* [What is needed] Exactly as written, output each of the lines below, with no images.

[[ Information supplied open ]]

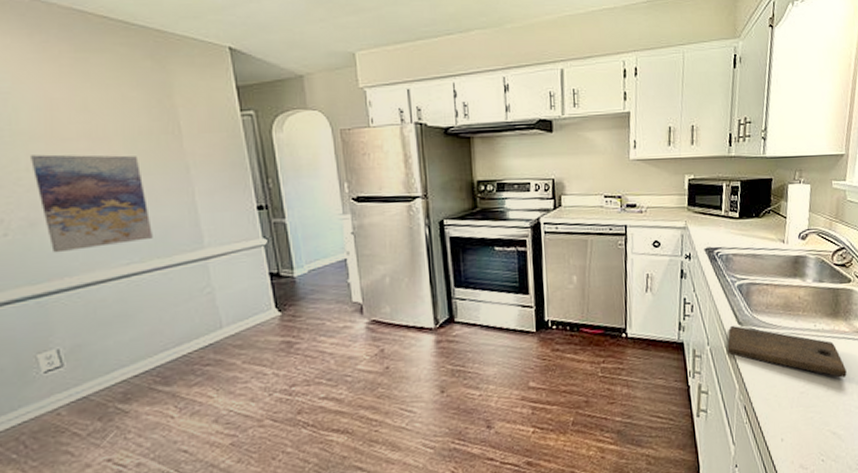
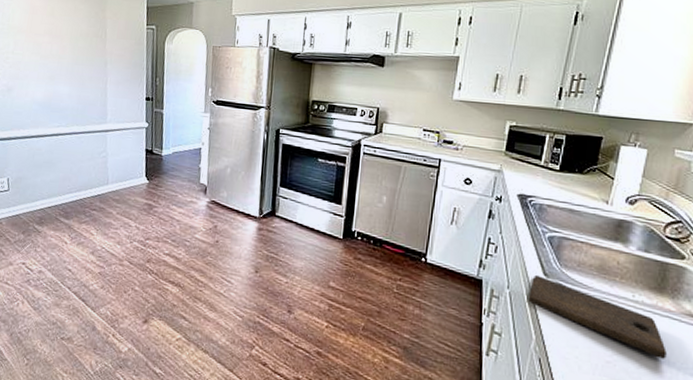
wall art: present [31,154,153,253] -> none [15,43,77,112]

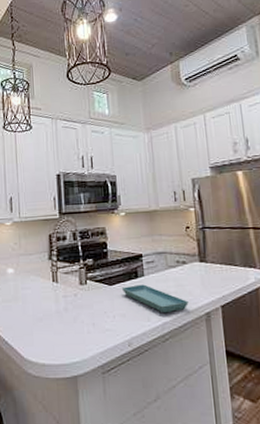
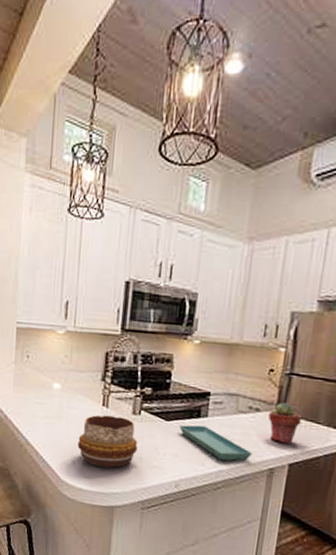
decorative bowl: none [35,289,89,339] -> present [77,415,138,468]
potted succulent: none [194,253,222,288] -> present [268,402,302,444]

[[ Information supplied closed ]]

* [Response box]
wall art: present [31,154,153,253] -> none [15,43,77,112]

decorative bowl: none [35,289,89,339] -> present [77,415,138,468]
potted succulent: none [194,253,222,288] -> present [268,402,302,444]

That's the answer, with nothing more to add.